🤖 AI Summary
Palm vein recognition faces critical bottlenecks due to scarcity of real data, high acquisition costs, and privacy sensitivity. Method: We propose the first controllable synthesis framework integrating anatomical priors: (1) a 3D palm vein tree model grounded in real vascular anatomy; (2) multi-view geometric projection coupled with conditional generative adversarial networks (cGANs) to synthesize identity-consistent, high-fidelity, cross-view palm vein images with intra-class diversity; and (3) an improved Constrained Constructive Optimization (CCO) algorithm for enhanced vascular tree modeling accuracy. Results: Our method achieves significantly higher true acceptance rate at false acceptance rate = 1e−4 (TAR@FAR=1e−4) than state-of-the-art approaches across multiple public benchmarks.

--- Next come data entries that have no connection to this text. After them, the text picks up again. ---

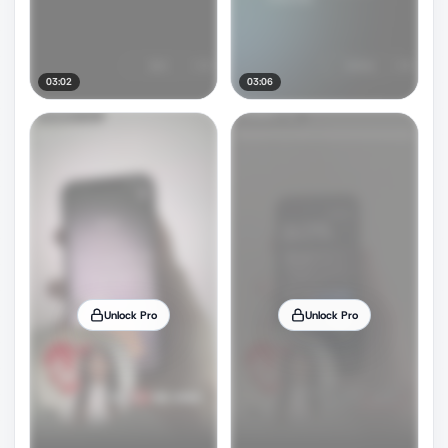
03:02
03:06
Unlock Pro
Unlock Pro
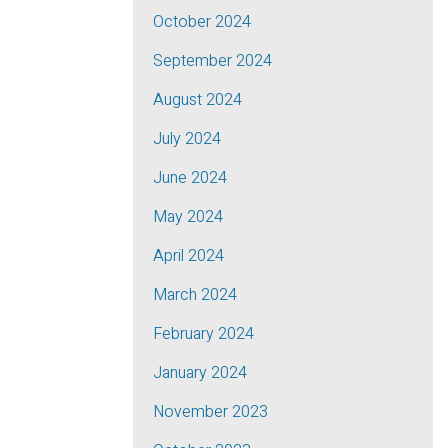
October 2024
September 2024
August 2024
July 2024
June 2024
May 2024
April 2024
March 2024
February 2024
January 2024
November 2023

Crucially, we demonstrate—for the first time—that models trained solely on synthetic data outperform those trained on real data, establishing a novel privacy-preserving paradigm for biometric modeling.
📝 Abstract
Palm vein recognition is an emerging biometric technology that offers enhanced security and privacy. However, acquiring sufficient palm vein data for training deep learning-based recognition models is challenging due to the high costs of data collection and privacy protection constraints. This has led to a growing interest in generating pseudo-palm vein data using generative models. Existing methods, however, often produce unrealistic palm vein patterns or struggle with controlling identity and style attributes. To address these issues, we propose a novel palm vein generation framework named PVTree. First, the palm vein identity is defined by a complex and authentic 3D palm vascular tree, created using an improved Constrained Constructive Optimization (CCO) algorithm. Second, palm vein patterns of the same identity are generated by projecting the same 3D vascular tree into 2D images from different views and converting them into realistic images using a generative model. As a result, PVTree satisfies the need for both identity consistency and intra-class diversity. Extensive experiments conducted on several publicly available datasets demonstrate that our proposed palm vein generation method surpasses existing methods and achieves a higher TAR@FAR=1e-4 under the 1:1 Open-set protocol. To the best of our knowledge, this is the first time that the performance of a recognition model trained on synthetic palm vein data exceeds that of the recognition model trained on real data, which indicates that palm vein image generation research has a promising future.